===== EXTRAIT DU DOCUMENT =====

Si une masse critique de dirigeants d’entreprise adoptent ces principes universels, les marchés mondiaux seront alors plus stables et moins exclusifs, grâce à la mise en place de repères sociaux et environnementaux particulièrement nécessaires.


Si le monde des affaires se montre désireux de collaborer avec les Nations Unies et d’autres partenaires, tels que le monde du travail et la société civile, nous parviendrons alors à trouver des solutions qu’aucun acteur ne saurait concevoir à lui seul; et s’il existe effectivement une volonté d’apprendre et d’engager le dialogue, nous pourrons alors passer de la confrontation à la coopération.


Si nous parvenons à conserver à ces principes leur simplicité et entretenir les aspirations qu’ils expriment, nous pourrons alors, grâce à des pratiques et des projets à caractère bénévole, leur conférer une nouvelle portée et compléter ainsi les cadres réglementaires.


Si le monde des affaires et la société civile se montrent désireux de travailler ensemble, nous pourrons alors mettre les gouvernements au défi d’assumer eux aussi leurs responsabilités.


Cinq ans plus tard, j’ai le plaisir d’annoncer que de nombreux dirigeants d’entreprise ont répondu à mon appel à l’action. Aujourd’hui, plus de 1 200 sociétés de plus de 70 pays participent au Pacte mondial – de même que des dizaines d’organisations du monde du travail et de la société civile.


Plus de la moitié des participants sont originaires du monde en développement et, notamment, de pays tels que l’Inde, le Brésil, la Chine, l’Égypte et l’Afrique du Sud. Plus de 50 réseaux locaux ont été mis en place, permettant ainsi un enracinement local de cette idée, grâce au dialogue, à l’apprentissage et à des projets. Aujourd’hui, le Pacte est véritablement mondial et particulièrement dynamique.


Le modèle de direction du Pacte, vitrine de l’engagement des dirigeants d’entreprise, a connu une évolution heureuse, tant au niveau de chacune des organisations qu’au plan collectif.


Au niveau des organisations, de nombreuses sociétés participantes ont pris des mesures pour intégrer les principes du Pacte dans leur stratégie et leurs opérations commerciales. En outre, nombre d’entre elles ont découvert qu’agir ainsi était commercialement rentable. Elles ont amélioré leur image, attiré et conservé du personnel qualifié et tiré des leçons utiles quant à l’évaluation et la gestion des risques.


De fait, les avantages que présente l’adoption d’un cadre éthique sont tels que j’ai depuis demandé à ma propre organisation de suivre l’exemple des entreprises! Dans des domaines comme la passation de marchés et les ressources humaines, l’ONU applique maintenant elle-même les principes du Pacte. De vous, le secteur privé, nous apprenons comment concrétiser le changement et concilier valeurs et performance.

===== DONNÉES FOURNIES =====

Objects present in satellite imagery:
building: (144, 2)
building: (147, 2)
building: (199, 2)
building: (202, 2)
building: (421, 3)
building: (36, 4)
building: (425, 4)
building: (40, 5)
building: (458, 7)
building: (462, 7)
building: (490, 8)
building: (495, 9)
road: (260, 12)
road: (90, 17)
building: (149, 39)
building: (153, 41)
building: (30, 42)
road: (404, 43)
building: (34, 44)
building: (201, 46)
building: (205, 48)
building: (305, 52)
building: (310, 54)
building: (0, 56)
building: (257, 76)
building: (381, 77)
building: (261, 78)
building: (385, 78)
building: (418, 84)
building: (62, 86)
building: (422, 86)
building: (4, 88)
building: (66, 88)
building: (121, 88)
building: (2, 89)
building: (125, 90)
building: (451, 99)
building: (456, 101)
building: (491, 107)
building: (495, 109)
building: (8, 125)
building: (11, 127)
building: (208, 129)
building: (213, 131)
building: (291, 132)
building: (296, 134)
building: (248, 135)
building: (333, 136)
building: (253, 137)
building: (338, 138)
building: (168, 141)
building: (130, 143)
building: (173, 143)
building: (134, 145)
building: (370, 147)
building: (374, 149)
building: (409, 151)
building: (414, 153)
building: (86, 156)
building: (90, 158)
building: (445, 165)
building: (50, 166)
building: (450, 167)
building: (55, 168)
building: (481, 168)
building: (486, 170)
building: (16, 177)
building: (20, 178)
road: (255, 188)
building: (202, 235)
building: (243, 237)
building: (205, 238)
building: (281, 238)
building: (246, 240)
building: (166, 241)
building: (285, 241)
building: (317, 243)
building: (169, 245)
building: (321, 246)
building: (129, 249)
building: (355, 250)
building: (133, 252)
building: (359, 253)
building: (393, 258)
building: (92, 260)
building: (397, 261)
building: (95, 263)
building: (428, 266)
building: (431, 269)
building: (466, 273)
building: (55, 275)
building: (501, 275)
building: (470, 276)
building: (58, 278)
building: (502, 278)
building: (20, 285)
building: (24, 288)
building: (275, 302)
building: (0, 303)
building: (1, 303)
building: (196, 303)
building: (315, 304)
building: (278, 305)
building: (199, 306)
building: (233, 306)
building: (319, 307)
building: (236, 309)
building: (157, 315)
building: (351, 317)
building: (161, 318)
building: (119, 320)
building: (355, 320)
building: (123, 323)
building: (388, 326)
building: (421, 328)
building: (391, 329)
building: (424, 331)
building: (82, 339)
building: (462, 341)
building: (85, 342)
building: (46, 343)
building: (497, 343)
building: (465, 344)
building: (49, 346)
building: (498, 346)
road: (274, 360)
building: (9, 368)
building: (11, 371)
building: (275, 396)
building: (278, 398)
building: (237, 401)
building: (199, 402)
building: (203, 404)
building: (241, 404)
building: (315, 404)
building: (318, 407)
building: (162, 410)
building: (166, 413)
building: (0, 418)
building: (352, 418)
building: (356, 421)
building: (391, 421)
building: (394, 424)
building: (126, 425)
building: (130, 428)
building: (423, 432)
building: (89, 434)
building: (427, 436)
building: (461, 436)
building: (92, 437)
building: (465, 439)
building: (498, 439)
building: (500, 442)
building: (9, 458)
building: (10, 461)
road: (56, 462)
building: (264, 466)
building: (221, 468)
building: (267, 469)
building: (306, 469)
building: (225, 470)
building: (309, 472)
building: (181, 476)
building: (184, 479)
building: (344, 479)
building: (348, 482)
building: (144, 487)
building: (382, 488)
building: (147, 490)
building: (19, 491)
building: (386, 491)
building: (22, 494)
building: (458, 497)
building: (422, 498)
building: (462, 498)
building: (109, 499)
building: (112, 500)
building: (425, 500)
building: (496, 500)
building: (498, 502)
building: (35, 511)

=====

TRAVAIL À FAIRE: Prolongez l'extrait sur le Pacte mondial à la suite de sa dernière phrase. Ces enregistrements proviennent d'une autre source.

RÉPONSE ATTENDUE:
Sur le plan collectif, le Pacte a offert une plate-forme utile au monde des affaires et du travail et à la société civile pour engager le dialogue, apprendre et collaborer. Il a inspiré des douzaines de projets et d’initiatives qui, tout en facilitant la réalisation des objectifs des Nations Unies, permettent de sauvegarder les investissements des entreprises. Il a également aidé à abattre les obstacles et passer outre les confrontations, car les différents groupes d’acteurs ont appris à s’écouter les uns les autres et agir de concert.


Le Pacte a également aidé à combler le fossé historique qui sépare l’ONU et le monde des affaires en offrant à un grand nombre d’organisations des Nations Unies une voie d’accès à des partenariats avec ce monde. Ce faisant, nous ne nous sommes pas seulement débarrassés des vieilles idéologies. Nous avons également redonné vie à l’Organisation et accru l’impact de nos efforts.


Nous sommes tous, je l’espère, d’accord sur le fait qu’il s’agit là d’un progrès appréciable. Mais plusieurs défis restent à relever.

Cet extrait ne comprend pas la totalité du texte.